A sudden step change in extruded width should not always be used to adjust tension.  This sort of sudden excess error may indicate foreign material caught in the die, a defective temperature control, or other problems that will affect the extrusion profile.  By understanding when there is likely to be a problem, the extrusion can be checked and the problem cleared long before the product reaches the quality assurance checkpoint at the end of the process.

In my recent venture out for a service call, I discovered that many of our faithful customers are unaware of recent developments in our measurement and control technology. A prime example is one of our original customers who is controlling his accumulator loop with one of our Loop Control Processing Units (LCPU) and a 10X-HD40 sensor.

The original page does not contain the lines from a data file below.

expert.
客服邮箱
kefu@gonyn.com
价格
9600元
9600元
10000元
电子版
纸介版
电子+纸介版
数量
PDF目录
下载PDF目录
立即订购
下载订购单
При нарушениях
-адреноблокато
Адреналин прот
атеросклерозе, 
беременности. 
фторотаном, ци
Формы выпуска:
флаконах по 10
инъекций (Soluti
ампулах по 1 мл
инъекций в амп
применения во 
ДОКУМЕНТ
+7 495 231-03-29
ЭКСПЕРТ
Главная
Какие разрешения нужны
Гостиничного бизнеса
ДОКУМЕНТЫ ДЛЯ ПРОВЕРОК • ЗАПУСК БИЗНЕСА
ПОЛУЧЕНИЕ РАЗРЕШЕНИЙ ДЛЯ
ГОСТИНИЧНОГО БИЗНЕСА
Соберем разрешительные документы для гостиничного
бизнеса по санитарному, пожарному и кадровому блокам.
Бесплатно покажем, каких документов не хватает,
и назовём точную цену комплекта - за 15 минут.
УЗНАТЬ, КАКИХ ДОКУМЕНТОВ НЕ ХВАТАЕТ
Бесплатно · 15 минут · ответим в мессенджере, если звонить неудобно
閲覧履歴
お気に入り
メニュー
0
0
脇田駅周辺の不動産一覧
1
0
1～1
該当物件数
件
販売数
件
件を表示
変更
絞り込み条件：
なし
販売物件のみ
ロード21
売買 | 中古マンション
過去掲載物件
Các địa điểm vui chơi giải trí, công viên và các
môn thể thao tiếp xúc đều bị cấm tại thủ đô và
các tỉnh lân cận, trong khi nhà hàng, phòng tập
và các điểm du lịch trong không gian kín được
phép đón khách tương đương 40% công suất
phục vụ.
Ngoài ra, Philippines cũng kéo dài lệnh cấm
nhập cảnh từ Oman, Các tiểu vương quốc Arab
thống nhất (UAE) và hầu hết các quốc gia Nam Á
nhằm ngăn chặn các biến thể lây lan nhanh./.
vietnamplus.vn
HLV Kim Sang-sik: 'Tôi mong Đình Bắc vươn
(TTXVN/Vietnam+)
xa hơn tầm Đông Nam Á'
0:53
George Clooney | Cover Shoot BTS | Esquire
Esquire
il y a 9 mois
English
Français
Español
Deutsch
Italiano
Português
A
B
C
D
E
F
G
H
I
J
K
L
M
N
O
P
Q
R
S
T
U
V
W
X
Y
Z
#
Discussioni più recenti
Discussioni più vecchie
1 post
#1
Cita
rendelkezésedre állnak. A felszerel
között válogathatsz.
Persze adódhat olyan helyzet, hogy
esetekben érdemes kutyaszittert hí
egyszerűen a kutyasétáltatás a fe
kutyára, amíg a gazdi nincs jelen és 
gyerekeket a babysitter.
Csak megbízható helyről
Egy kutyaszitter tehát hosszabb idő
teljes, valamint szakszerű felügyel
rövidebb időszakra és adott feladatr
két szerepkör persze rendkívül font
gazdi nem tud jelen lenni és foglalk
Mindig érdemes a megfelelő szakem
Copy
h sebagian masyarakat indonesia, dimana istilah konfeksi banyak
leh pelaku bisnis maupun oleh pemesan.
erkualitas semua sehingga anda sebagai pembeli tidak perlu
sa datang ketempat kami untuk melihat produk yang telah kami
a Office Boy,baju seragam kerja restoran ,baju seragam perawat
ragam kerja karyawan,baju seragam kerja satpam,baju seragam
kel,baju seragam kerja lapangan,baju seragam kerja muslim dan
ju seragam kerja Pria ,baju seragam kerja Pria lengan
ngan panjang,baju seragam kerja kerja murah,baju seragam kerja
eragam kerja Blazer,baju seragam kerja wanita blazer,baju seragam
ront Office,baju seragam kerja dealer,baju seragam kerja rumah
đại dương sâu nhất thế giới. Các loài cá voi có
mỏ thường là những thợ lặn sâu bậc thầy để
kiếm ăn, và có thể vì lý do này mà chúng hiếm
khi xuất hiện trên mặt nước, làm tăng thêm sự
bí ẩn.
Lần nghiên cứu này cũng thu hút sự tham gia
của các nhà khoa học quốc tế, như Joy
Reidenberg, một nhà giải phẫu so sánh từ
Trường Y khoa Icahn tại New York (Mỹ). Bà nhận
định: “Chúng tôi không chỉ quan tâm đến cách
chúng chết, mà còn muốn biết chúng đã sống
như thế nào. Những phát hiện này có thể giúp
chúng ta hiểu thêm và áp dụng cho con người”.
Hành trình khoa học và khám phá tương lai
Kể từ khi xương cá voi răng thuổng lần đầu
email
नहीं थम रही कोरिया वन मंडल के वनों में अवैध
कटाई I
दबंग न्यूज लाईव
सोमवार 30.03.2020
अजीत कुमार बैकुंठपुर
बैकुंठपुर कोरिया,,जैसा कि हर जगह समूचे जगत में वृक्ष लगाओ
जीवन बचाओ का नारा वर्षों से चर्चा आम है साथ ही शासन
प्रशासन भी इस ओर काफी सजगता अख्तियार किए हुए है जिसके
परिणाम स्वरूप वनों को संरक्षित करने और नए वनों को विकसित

We had encountered a problem with a very long analog line back to the PLC that controlled the drive system for the line. The problem was quickly solved and then I began to ask some questions.

Why were they not guiding the line with Scan-A-Line? Had they ever tried to measure strip width on this line? Could there be any cost savings for using either of these applications here.?

As it turns out, the material they were pickling was a rather heavy gage material with very wavy edges. For any guide system to work, it needed to be independent of the strip pass line because of the constantly changing vertical edge positions. When I asked about using our PLI (Pass Line Independent) technology, they were totally unaware of this development.

What is Scan-A-Line’s PLI all about? As the name suggests, PLI enables edge position and width measurements that are independent of the vertical position of the strip. Our Measurement Processing Unit is using a formula from geometry to calculate the intersection of two lines of sight from two separate receivers. Because the positions for each of the receivers, and the positions along the Scan-A-Line LED array are both known, it is possible to find the view line intercepts to calculate the vertical and horizontal position of an edge. This enables a Scan-A-Line system to compensate for changes in pass line of an edge while accurately determining its “X” position across the line. This has implications for Edge and Center Guiding as well as Width Measurement of strips with poor edge shape or a constantly changing pass line.

Our original Pass Line Independent System required a special Scan-A-Line Emitter, with dual video processing circuitry. Although these systems worked very well, they were sometimes difficult to set up because of the LED balance as viewed from two different receivers. The receiver balance problem made them much more susceptible to troubles from misalignment and normal dirt buildup on the lenses.

Two years ago, we undertook a project to solve these problems and improve the PLI system performance. The project was called “The External BR” (binocular receiver) project. This led to two significant improvements to the Scan-A-Line PLI Systems, The first improvement was a method to permit a single video processing circuit to be used with both receivers in a time share arrangement. This makes it possible to use any standard Scan-A-Line Emitter for PLI service. The next improvement was in a program and circuit to permit separate storage of LED balance information for each of the receivers in the system. This improvement eliminated the problems with misalignment and stray lens contamination making the new External BR Systems as easy to install and operate as our original Scan-A-Line systems.

Rather than purchase a whole new sensor system to have PLI, it is now possible to have your existing 10XAS-series sensor upgraded to work as part of a PLI system. With the addition of a second receiver, cable, and a small external circuit to multiplex the receivers, we can turn your old Scan-A-Line sensor into the latest PLI system. The upgraded Emitter will still function as a single 10XAS-series sensor if ever needed as a spare.